“What is going on in high school and junior high that is so toxic that happy children become so bitter?” asked Eva Mozes Kor, seated on stage in RIC’s Sapinsley Hall. The question hung heavy over an audience of more than 400 that not only filled the hall to capacity but also included an overflow of another 600 people in the auditorium in Roberts Hall.
A noted speaker and author, Kor survived the Holocaust and is one of the last living twins subjected to the experiments of Nazi doctor Josef Mengele. In 1995 she chose to publicly forgive the Nazis who victimized her and murdered her family. Since then, she has been traveling the world as a “forgiveness advocate,” sharing her harrowing life story and the lessons learned from her experience.
Kor was speaking at Rhode Island College on Feb. 15 just as the horrifying story of the latest mass school shooting, this time in Parkland, Florida, was dominating the news. The timing gave her message added resonance. Kor spoke with deep empathy for the plight of ostracized children who are forced to sit alone at lunch or to endure torment at school. “No child in this world is a misfit,” she said. “We should find a place for them.”
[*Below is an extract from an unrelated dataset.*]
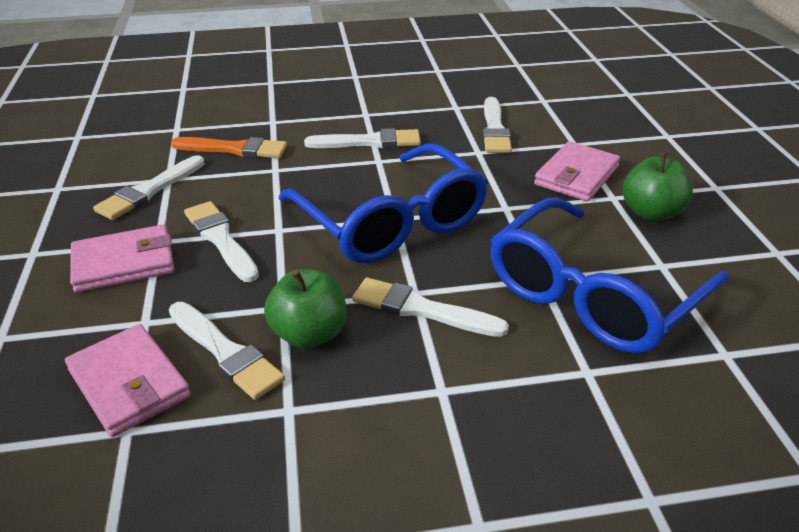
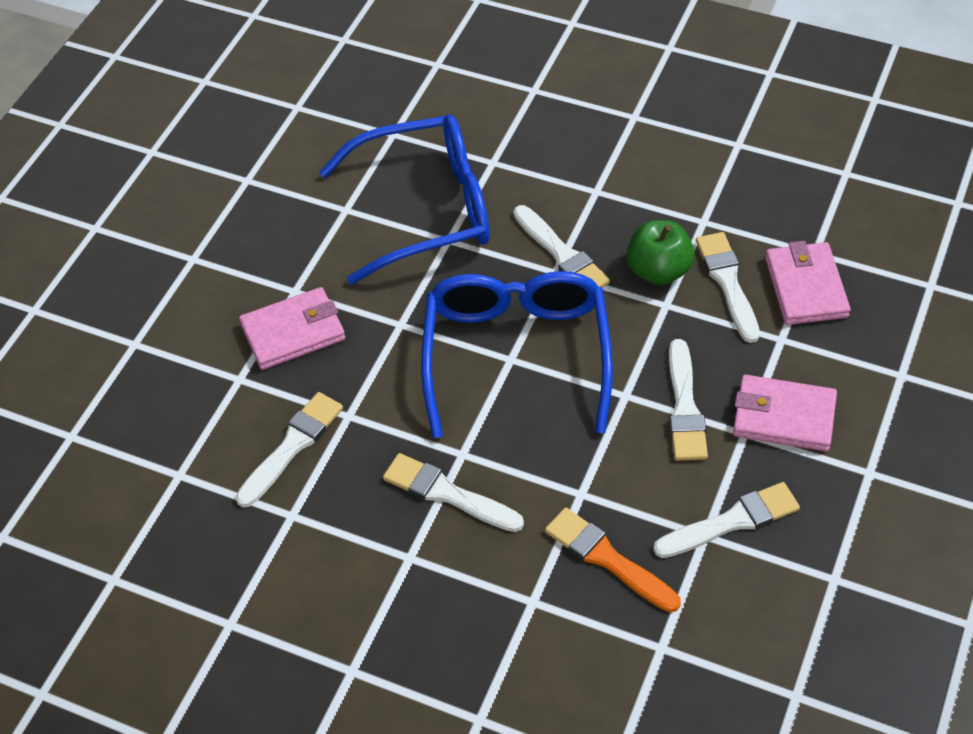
camera: 145 degrees left, 15 degrees up
(651, 212) = (286, 259): green apple -> none

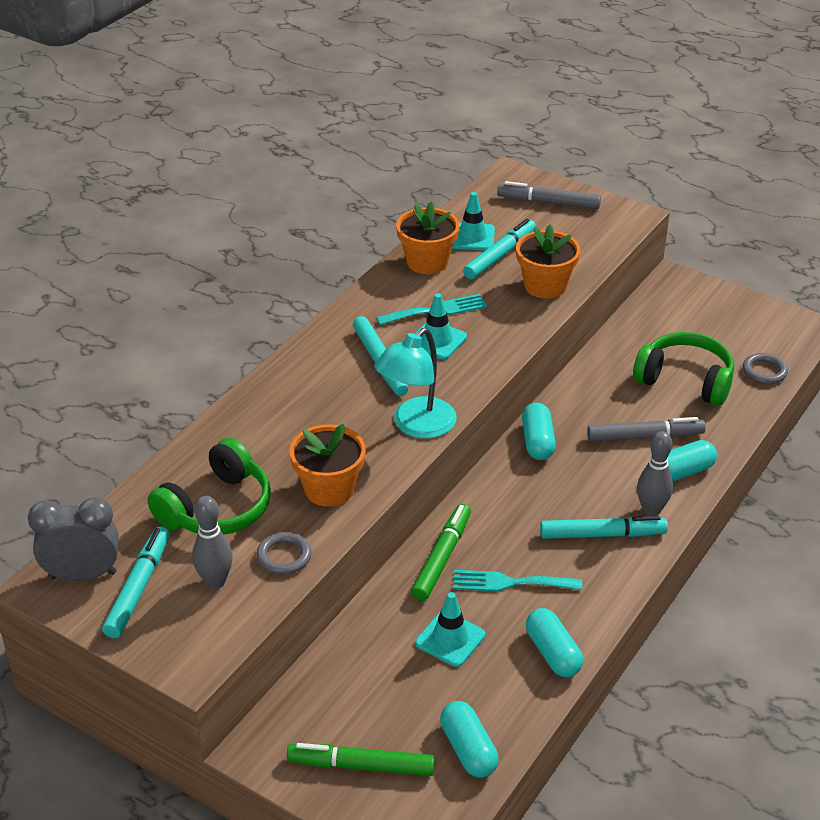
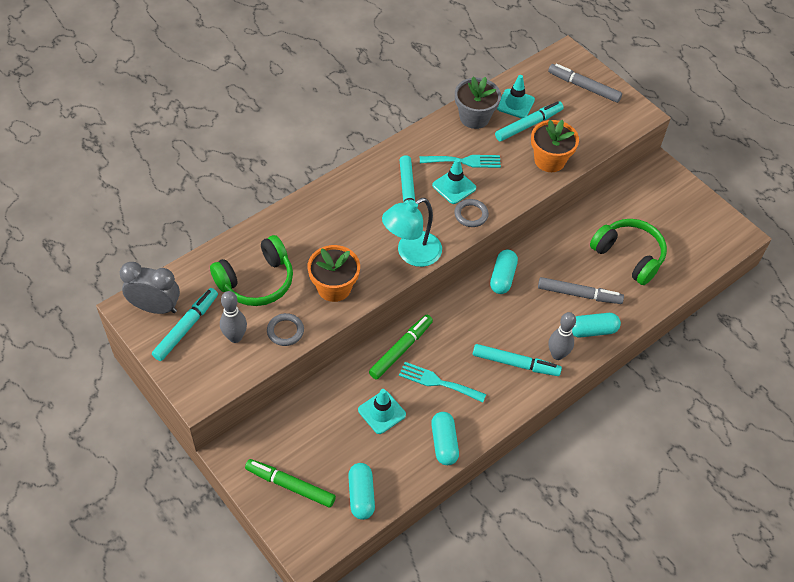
camera: 15 degrees right, 15 degrees up
(427, 262) = (474, 117): orange flower pot -> grey flower pot
(764, 371) = (689, 264): grey ring -> grey ring (471, 215)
The resilience it takes to survive trauma and the power to forgive those who inflict it were central themes of her lecture. At 84 years old, Kor remains a dynamic and engaging speaker with a surprising sense of humor, given the weight of her subject matter.
As a storyteller, her instinctive feel for detail brought her tale to life without the use of visual aids, audio accompaniment or even so much as a lighting cue. She simply sat at a table on a stark stage and allowed the imagery and power of her words to take you back with her to Auschwitz as a child of 10 years.
“I want you to understand how deeply hatred for Jews in the Nazi regime went,” she explained. As an example, she quoted a sample mathematics problem from one of her childhood schoolbooks: “If you have five Jews and you kill three, how many are left?”
Ultimately, Kor’s story of survival, monumental as it is, is not what drives her to appear at more than 100 speaking engagements a year – it is her message of forgiveness. “Forgive your worst enemy. It will heal your soul and it will set you free,” she implored the crowd.
She forgave the Nazis, she explained, not to absolve them, but to finally put an end to her own anger and pain. It was her way of ensuring that her persecutors no longer held any power over her life.
“If any of you here are still traumatized by some past experience, all you really need is a piece of paper and pen,” she advised. “Write a letter of forgiveness. At the end you must say, ‘I forgive you,’ and you must mean it. But don’t send the letter. It is for you.”
As the world outside Sapinsley Hall grappled with yet another explosion of unspeakable violence, Kor, the ultimate survivor, remained sanguine in her hope for a better future – and in the power of forgiveness to heal.
“Everyone wants to know how on earth can we accomplish world peace,” she concluded. “Teach forgiveness to children.”
A crowd of more than 1,000 came to hear Eva Kor’s address.